Parece mentira pensarlo ahora –o una imagen de la distopía regresiva que aún puede evitarse–, pero en ese entonces y después de una década de democracia, todavía regían la ley de Averiguación de Antecedentes y los edictos policiales con los que se perseguía a personas LGTBIQ+. “Era de noche, hacía mucho frío, y no sabíamos qué podía pasar –dice Gustavo–. Yo estaba algo frustrado con la convocatoria en comparación con las marchas por los Derechos Humanos o las sindicales, que eran imponentes. Pero Carlos, con una visión que nos estimuló para avanzar, dijo una frase que ahora es parte de la hemeroteca fílmica: ‘Salimos pocos, esta es nuestra primera marcha, pero va a haber más y dentro de treinta años vamos a seguir marchando’”.
Esa visión se impondrá otra vez mañana en la Avenida de Mayo, donde, como dice Pecoraro, “la marcha ha logrado ser un espacio seguro y de orgullo para decenas de miles de personas LGTBIQ+ que quizás el resto del año viven muy mal y ese día se ponen sus mejores galas para bailar con desconocidos, y se divierten y se ríen y tienen un sentido de pertenencia que es muy difícil. Por ahí ese pibe o esa piba que bailan sufren bullying en el colegio, o les pegan en el barrio, o sus padres no los entienden ni los escuchan. Entonces es un espacio asociativo de la sociedad, un espacio político, no político partidario, pero sí político, porque necesitamos y conseguimos leyes y derechos para nuestra protección y garantía constitucional y también necesitamos sostenerlos”.

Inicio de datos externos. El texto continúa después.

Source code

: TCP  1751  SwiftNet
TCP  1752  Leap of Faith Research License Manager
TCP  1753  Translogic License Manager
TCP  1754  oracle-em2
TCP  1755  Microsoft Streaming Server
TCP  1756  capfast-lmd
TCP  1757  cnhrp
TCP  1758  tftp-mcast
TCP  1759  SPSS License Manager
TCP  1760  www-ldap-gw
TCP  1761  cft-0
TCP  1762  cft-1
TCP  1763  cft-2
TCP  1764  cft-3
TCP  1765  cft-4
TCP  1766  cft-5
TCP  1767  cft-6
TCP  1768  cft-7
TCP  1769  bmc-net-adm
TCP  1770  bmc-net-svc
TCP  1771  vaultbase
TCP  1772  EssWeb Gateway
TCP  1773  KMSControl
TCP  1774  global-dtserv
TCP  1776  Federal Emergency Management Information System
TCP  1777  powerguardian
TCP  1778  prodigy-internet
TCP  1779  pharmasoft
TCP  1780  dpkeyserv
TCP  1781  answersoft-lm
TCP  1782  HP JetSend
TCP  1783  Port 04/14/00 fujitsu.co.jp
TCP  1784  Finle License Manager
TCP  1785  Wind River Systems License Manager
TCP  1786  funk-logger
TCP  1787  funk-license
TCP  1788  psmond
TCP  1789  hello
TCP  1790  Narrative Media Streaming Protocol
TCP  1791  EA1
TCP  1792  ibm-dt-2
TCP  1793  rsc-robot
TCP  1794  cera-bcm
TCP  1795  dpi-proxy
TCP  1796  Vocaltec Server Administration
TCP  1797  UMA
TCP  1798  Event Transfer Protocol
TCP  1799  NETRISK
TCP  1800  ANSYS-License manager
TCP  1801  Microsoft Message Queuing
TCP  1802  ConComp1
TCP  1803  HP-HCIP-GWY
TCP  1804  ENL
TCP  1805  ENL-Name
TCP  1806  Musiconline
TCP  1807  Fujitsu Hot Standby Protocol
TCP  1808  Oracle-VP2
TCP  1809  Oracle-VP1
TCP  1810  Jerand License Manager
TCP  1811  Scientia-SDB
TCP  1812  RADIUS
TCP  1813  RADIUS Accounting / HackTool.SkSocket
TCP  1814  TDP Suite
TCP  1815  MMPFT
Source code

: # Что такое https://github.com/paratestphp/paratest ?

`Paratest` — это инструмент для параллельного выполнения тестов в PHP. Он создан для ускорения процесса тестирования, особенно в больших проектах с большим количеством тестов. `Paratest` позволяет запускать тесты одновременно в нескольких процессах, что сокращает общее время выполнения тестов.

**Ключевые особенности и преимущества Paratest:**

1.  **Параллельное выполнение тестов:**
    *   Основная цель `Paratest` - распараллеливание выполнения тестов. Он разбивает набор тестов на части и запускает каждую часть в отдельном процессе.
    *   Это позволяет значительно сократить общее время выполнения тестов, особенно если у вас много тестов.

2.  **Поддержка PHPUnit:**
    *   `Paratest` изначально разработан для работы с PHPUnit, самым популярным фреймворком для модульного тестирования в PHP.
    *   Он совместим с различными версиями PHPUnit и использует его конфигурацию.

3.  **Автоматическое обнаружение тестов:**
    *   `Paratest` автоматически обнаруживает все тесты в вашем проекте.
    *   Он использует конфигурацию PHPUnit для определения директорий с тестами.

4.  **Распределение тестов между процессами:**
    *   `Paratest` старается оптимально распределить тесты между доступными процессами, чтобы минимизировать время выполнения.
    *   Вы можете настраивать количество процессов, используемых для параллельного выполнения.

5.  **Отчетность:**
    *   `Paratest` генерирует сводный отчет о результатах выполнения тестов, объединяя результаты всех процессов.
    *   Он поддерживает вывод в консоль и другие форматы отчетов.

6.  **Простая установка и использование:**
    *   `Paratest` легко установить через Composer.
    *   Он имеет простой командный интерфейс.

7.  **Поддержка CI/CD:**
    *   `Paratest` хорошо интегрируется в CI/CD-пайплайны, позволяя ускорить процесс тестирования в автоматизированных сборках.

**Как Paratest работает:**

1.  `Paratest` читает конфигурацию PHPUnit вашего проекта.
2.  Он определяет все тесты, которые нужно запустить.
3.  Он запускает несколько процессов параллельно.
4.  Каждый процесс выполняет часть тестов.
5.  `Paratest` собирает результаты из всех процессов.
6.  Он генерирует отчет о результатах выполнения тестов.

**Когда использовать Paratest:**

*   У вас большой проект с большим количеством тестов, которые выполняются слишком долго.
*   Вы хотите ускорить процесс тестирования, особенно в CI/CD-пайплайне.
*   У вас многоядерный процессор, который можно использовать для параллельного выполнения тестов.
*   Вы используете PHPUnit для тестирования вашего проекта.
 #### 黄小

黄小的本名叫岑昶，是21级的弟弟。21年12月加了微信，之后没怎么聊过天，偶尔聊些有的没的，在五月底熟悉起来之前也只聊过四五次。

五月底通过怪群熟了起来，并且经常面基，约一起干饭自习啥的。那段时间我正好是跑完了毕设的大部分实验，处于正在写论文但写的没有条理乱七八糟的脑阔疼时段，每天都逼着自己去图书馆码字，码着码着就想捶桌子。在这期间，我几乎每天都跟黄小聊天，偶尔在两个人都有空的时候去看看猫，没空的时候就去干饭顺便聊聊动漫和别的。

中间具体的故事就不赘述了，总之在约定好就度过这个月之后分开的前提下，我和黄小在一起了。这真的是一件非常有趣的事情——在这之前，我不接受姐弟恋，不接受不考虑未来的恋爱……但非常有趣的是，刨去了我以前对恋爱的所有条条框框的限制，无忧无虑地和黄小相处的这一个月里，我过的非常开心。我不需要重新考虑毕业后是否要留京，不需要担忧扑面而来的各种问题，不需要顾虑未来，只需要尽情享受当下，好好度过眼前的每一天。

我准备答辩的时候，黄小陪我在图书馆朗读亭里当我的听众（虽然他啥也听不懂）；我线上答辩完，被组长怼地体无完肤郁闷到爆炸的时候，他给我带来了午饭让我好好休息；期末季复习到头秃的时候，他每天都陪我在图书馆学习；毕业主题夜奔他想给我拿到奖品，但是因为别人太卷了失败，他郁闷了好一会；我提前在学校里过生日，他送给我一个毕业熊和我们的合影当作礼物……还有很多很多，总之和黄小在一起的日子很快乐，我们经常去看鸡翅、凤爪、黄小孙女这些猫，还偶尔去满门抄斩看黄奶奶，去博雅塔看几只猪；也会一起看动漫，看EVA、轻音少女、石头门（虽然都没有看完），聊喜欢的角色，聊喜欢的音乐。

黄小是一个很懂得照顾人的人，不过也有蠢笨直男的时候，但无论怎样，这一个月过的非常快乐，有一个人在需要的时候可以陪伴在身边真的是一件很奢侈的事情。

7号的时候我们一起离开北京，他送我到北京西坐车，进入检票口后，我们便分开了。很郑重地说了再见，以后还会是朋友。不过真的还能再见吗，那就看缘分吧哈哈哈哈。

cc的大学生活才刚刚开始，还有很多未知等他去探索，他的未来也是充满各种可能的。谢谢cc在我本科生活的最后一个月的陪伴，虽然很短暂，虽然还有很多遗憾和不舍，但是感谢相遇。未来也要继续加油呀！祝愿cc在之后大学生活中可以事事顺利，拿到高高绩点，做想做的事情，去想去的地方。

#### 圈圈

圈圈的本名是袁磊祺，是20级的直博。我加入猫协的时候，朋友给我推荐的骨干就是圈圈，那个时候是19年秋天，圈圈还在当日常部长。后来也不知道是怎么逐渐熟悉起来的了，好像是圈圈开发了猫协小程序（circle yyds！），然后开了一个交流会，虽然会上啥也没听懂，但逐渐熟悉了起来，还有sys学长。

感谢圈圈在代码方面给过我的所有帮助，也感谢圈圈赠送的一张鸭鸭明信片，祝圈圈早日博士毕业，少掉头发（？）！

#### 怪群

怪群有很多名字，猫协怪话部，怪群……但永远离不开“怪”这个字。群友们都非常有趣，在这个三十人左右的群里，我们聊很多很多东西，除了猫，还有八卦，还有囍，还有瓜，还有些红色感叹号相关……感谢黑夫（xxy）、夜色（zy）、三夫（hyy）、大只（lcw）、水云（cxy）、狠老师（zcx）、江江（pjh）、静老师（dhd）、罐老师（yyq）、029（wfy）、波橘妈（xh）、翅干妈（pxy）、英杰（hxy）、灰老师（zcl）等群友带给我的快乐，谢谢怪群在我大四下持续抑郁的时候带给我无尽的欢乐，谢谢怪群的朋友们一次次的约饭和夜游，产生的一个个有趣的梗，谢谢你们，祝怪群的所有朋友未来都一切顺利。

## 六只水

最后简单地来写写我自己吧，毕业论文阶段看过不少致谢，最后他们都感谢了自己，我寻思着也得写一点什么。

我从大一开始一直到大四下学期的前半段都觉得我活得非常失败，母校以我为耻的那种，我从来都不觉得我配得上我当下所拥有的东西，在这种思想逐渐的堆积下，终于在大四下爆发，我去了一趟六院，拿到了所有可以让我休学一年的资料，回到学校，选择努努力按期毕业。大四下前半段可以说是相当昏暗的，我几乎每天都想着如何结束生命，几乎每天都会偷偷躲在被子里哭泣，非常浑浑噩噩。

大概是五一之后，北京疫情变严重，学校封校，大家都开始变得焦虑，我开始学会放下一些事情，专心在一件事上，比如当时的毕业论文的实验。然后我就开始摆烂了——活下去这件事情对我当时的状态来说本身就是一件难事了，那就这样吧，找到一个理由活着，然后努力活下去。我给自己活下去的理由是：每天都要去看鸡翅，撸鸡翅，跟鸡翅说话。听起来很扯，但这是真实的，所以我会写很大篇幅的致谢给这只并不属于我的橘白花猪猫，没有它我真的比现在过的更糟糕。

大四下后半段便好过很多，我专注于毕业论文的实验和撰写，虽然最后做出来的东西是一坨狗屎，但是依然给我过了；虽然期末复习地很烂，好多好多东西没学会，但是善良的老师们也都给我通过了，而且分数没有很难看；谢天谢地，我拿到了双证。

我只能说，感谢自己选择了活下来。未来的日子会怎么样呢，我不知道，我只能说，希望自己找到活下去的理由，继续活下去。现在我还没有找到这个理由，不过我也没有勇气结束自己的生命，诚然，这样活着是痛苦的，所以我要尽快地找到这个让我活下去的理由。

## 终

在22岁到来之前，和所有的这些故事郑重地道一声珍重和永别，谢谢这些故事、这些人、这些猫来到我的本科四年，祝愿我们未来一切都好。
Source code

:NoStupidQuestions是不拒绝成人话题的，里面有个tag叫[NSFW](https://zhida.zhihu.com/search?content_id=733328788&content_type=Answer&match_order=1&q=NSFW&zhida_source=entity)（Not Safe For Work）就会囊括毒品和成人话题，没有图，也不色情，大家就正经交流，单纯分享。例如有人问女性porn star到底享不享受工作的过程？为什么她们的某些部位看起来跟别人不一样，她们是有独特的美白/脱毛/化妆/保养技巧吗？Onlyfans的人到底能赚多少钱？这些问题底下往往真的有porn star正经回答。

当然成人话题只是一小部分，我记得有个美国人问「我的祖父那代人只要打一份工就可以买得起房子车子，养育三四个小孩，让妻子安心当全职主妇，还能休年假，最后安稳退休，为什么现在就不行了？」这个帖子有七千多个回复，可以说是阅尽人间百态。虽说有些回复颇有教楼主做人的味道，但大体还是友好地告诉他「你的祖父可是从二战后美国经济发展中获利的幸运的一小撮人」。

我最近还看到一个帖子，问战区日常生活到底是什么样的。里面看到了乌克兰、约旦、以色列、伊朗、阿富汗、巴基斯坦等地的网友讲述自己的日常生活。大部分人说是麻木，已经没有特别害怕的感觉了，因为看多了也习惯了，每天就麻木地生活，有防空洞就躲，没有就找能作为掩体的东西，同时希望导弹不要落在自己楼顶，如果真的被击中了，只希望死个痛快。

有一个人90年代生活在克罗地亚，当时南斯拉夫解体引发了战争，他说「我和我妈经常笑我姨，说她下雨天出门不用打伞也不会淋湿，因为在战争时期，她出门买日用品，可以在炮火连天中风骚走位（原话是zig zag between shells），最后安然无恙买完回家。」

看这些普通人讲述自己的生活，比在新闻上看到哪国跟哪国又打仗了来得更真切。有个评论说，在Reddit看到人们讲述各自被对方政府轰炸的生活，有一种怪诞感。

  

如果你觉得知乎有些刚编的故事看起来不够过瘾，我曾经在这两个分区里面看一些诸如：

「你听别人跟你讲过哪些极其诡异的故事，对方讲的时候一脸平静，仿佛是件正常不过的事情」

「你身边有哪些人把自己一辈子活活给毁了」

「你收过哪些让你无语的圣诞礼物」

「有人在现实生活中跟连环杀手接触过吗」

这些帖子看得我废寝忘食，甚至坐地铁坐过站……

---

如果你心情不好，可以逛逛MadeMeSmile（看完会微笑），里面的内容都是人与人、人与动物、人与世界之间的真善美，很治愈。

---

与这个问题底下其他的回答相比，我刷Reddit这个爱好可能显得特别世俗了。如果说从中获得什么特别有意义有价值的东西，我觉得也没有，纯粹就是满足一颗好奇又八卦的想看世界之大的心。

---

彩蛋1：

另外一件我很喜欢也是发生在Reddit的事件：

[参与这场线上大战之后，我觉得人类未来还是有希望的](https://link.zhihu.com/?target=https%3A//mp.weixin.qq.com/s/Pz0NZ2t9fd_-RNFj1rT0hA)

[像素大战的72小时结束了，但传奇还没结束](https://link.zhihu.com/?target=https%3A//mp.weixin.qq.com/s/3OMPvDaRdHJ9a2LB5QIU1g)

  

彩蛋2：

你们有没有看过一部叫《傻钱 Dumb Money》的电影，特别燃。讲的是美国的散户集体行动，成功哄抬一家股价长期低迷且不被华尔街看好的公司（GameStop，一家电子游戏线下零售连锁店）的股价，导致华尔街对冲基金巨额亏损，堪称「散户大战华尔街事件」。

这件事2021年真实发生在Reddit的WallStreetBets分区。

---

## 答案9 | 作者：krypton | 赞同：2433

Con un panorama político similar en España, donde los sectores reaccionarios también entienden como libertad la liberación abierta de discursos de odio como los que no tenemos que acostumbrarnos a escuchar, La Peco tiene el convencimiento de que “hay que dejar de abrir grietas entre la gente que marcha en la misma vereda, porque quienes nos enfrentan marchan contra nosotros y vienen por nosotros y por nuestros derechos. Y lo dicen, no lo ocultan”. No tengo dudas yo tampoco: la verdadera grieta no es partidaria, sino ante quienes no priorizan los derechos y la democracia. Por esos derechos vamos a marchar mañana y ojalá seamos muchísimos. Por esos derechos, como decía Jáuregui, y también para honrarlo, es que vamos a seguir marchando.